Devoid of any likeable characters, plot thickness or respect for its source material, Adam Wingard’s “Death Note” is a recent addition to Netflix that anyone is best advised to avoid.
The Japanese cultural phenomenon of “Death Note” is long established.
For those curious, the premise of “Death Note” is this: a young man finds a book that brings about the death of anyone who has their name written in it by him. The book comes with a Japanese death god that carries out these grisly tasks, and the young man goes about killing to try and “cleanse the world” as a sort of god under the name “Kira.”
A familiar title to anyone who has exposed themselves to anime or manga, the original manga series “Death Note” is critically acclaimed and has spawned three anime series, two novels, three video games and eight live-action adaptations. Of these, the most recent addition is Netflix’s original film.
Taking the story from the Japanese setting, the new film sets the story in Seattle. This garnered Netflix and director Adam Wingard a lot of flack, with many shouting accusations of white-washing. Nevertheless, the movie is now available on the streaming platform and quickly became a popular title.
In this film, the young man is named Light Turner, played by “Paper Towns” lead Nat Wolfe. Wolfe’s acting is, put delicately, quite poor.
When the demon Ryuk, played by Willem Dafoe, first appears to him, his surprise and screaming is difficult to watch. Dafoe’s motion capture portrayal of the sinister monster is a spark of light in the film, but sadly he’s given minimal screen time against the rest of the cast.
Light as a protagonist makes it very difficult to root for him. While the audience is meant to believe he’s an intelligent, well-meaning teenager, his decisions constantly cause the viewers to call his judgment and common sense into question.
As an example, when his crush, a cheerleader named Mia Sutton played by Margaret Qualley, asks him about the Death Note, he very willingly shows her exactly what it is and how it works with no hesitation whatsoever.
Mia is an even worse character. A one-dimensional antagonist, she’s a venomous presence in Light’s life, often convincing him to kill with no abandon or resentment. The audience will scream at their screens, telling Light to get away from her and let her go, but he’ll forgive her for offense after offense, to the point where one once again questions his common sense.
The plot of the film resolves with confusion and frustration. Characters seem to make decisions that best serve the progression of the plot instead of decisions that make sense to their characters.
The supporting cast, Light’s father played by Shea Whigham and the detective L played by Lakeith Stanfield, do their best to bring some sense to the plot. Some sense, that is, until the final act conflict that sees them throw away all previous characterization and development to make decisions and moves that further the story and artificially create tension.

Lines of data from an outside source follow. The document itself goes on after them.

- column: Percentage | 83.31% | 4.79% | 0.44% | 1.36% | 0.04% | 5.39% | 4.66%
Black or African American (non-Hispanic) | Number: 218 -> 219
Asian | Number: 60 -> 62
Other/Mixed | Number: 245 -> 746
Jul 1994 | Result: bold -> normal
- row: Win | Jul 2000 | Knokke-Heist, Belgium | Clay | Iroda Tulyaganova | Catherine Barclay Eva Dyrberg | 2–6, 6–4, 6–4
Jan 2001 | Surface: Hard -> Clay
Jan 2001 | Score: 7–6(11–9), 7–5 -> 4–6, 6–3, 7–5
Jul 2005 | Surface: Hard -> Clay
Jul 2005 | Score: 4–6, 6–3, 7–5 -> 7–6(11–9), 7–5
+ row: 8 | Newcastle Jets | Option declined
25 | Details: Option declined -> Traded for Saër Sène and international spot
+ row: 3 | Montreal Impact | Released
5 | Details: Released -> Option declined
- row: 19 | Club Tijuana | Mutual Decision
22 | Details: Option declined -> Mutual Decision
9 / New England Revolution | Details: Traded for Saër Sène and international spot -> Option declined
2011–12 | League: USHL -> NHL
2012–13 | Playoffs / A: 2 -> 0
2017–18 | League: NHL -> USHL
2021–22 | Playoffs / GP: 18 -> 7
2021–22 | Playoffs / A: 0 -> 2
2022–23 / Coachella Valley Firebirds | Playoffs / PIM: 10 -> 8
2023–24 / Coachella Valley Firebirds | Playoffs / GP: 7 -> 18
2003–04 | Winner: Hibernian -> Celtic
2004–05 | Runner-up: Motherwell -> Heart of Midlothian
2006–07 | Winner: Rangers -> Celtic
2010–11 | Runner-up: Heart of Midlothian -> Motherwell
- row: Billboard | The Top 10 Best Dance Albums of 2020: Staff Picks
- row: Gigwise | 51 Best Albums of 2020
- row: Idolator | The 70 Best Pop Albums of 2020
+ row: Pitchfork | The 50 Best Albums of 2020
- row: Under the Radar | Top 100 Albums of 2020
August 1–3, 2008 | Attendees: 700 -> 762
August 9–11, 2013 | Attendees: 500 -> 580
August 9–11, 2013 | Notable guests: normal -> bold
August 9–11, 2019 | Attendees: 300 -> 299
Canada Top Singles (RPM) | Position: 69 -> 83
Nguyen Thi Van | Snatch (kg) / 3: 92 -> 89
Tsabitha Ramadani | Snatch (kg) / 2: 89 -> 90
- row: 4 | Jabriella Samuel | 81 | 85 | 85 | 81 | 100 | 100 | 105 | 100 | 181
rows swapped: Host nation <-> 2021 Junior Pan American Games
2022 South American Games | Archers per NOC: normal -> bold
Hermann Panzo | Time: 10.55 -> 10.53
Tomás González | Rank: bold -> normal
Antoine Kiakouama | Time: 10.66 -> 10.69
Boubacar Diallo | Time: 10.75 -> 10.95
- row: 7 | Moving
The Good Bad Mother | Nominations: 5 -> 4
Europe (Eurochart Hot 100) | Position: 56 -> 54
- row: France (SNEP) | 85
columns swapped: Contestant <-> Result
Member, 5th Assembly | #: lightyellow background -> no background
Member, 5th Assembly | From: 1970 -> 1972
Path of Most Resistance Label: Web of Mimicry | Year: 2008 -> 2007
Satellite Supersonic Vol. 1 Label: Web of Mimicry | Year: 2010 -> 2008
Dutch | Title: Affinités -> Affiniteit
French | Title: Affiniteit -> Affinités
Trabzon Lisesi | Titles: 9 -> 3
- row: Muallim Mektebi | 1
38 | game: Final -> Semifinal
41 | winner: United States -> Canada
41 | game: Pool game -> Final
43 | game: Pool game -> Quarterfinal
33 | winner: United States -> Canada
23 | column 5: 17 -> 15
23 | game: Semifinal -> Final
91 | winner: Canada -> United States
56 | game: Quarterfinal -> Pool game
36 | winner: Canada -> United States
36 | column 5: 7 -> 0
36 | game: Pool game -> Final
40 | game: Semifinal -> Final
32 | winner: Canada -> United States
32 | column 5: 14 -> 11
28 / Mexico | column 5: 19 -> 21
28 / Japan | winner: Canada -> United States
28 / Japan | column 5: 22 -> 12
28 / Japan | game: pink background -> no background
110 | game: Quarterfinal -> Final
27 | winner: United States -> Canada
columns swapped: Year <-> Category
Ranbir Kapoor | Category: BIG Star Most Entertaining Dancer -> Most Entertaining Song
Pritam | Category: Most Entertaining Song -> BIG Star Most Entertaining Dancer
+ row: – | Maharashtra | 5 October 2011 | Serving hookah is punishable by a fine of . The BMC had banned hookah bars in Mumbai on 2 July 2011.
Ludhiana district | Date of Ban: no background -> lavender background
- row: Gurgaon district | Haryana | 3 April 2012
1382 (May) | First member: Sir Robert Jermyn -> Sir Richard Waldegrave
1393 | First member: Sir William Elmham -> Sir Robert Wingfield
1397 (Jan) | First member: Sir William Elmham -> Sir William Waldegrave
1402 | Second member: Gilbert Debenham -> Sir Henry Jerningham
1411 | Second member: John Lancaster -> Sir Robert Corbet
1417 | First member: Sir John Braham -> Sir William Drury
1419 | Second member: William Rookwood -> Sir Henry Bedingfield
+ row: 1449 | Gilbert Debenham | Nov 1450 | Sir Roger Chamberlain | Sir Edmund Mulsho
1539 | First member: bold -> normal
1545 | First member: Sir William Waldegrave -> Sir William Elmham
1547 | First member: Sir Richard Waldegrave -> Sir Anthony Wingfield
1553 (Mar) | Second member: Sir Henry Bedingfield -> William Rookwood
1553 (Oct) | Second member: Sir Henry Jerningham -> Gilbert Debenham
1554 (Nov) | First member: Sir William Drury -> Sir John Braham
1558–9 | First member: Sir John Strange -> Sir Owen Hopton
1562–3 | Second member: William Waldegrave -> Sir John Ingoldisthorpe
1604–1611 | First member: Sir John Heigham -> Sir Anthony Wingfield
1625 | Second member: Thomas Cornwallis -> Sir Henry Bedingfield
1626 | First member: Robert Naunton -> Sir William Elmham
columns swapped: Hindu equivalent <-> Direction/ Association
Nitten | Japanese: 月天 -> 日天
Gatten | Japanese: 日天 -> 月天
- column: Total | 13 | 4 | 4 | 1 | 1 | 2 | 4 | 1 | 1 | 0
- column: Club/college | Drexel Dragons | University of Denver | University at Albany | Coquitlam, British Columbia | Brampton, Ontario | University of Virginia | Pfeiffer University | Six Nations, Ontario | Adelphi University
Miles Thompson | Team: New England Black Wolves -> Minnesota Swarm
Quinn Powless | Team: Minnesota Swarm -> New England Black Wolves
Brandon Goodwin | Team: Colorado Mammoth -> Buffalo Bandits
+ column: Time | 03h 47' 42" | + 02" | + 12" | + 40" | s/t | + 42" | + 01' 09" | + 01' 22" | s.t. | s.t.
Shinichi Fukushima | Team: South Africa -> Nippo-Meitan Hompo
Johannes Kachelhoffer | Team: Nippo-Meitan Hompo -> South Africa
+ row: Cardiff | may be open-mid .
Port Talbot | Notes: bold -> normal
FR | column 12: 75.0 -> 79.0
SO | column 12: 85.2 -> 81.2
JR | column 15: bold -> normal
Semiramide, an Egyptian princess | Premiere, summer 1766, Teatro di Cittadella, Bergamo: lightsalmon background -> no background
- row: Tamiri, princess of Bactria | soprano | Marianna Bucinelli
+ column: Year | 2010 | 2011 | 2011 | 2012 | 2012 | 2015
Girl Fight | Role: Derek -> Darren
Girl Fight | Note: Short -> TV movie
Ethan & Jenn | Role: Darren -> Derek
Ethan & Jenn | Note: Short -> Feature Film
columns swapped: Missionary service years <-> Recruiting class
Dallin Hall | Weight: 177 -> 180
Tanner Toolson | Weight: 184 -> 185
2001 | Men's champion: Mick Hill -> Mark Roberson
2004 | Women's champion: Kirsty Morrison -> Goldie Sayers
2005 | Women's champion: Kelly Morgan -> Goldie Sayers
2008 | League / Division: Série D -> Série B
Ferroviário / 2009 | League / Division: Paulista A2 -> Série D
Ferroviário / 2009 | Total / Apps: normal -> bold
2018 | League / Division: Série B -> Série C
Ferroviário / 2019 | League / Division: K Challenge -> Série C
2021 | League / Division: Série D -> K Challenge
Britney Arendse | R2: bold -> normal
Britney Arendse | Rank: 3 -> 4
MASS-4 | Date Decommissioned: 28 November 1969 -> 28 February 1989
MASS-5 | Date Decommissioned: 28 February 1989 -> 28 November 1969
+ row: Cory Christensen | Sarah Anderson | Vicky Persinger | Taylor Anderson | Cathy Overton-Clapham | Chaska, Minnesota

Visually, the film is uninteresting beyond its special effects. The music is unbearable at moments, and the climax of the film is nearly ruined by the on-the-nose choice of music.
Those curious of the “Death Note” franchise and premise should not start here. A mediocre adaptation and unsatisfying film, the viewer will be left feeling frustrated.
If the curiosity is too much, be warned, “Death Note” will waste time for little payoff. Those who are fans of the original series, expect little from this film. This reviewer cannot recommend “Death Note” for anyone’s Netflix queue.